The many attempts to get directions on my trek from the airport to the hostel had definitely proved to me that Hong Kong’s grasp of the English language did not match my romanticized vision. As if further proof were needed, I looked up at Mirador Mansion and thought, wow, the meaning of “mansion” had been lost in translation. I couldn’t decide if this tall building was a bigger earthquake hazard due to its decrepitude or health hazard due to its filth. Walking past stalls selling cell phones, suits and sex toys, I found the elevator. This would have been great if I knew what floor to go to.
Across the hall from the elevator through a glass door was a casually dressed older man shuffling a pile of papers around his desk. At 11:30 at night, I figured he was my best bet for directions. I poked my head through the door and again played the game of pointing and gestures; again I was able to find out where to go: the 13th floor. Blinded by exhaustion and determination, I hadn’t even considered the old superstition. It wasn’t until later that I realized the irony. As I recounted my story to Lette and my boyfriend, J.J., I got it: they just stared with disbelief until Lette broke the silence, proclaiming, “oh my God, that is hysterical, we never call floors 13. Wow, only in China.”
I forced my bags to fit through the poles designed to keep large cargo off the elevators. After all, a couple of metal poles were not going to keep me from reaching USA Hostel. Far from the elevator drop point on the 13th floor was a woman with a clipboard, sitting in a folding chair at a rickety folding table. Six weeks earlier when I had booked the room through hostelworld.com I wondered why a number of hostels had almost identical ratings.
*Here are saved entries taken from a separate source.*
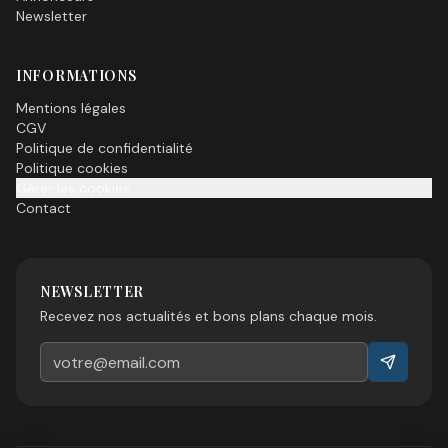
Newsletter
INFORMATIONS
Mentions légales
CGV
Politique de confidentialité
Politique cookies
Gérer les cookies
Contact
NEWSLETTER
Recevez nos actualités et bons plans chaque mois.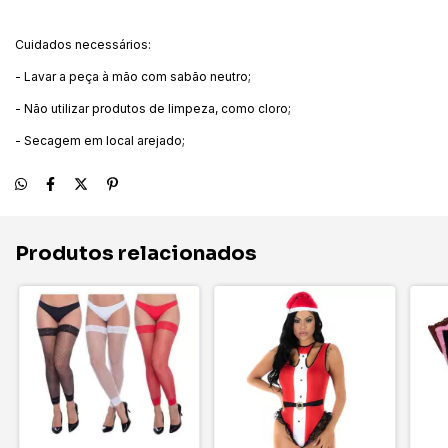
Cuidados necessários:
- Lavar a peça à mão com sabão neutro;
- Não utilizar produtos de limpeza, como cloro;
- Secagem em local arejado;
Produtos relacionados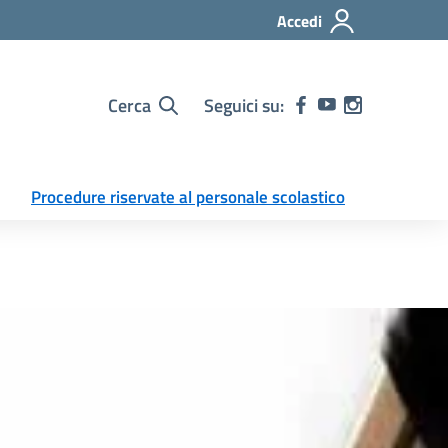
Accedi
Cerca
Seguici su:
Procedure riservate al personale scolastico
How I was supposed to make a decision when they seemed to be the same thing? Looking at the wall behind the check-in lady, I now got the answer to my question: they were all the same, one company managed one set of rooms under multiple names. I may have been staying in USA Hostel, but guests of New Garden Hostel, Cosmic Guest House, Traveler’s Friendship and more were also being checked in with the same clipboard, at the same rickety table, by the same women, and we were all being taken to the same Mickey and Minnie Mouse decorated rooms.
Checked in, I had to face one more flight of stairs. One last time that night, I did the stair and luggage dance, awkwardly towing my big red bag up behind me. I put my key card in the door of 1402, and was relieved when the light turned green and I heard the lock click. I entered the room, which, had it not been for the evening’s events, I never would have appreciated so much. Even the tiny twin-sized bed looked marvelous. All that — just to get from the airport to my hostel! But after a good night’s sleep I was ready to take on Hong Kong, and with an entrance like that, I knew I could handle whatever the next five days had in store for me.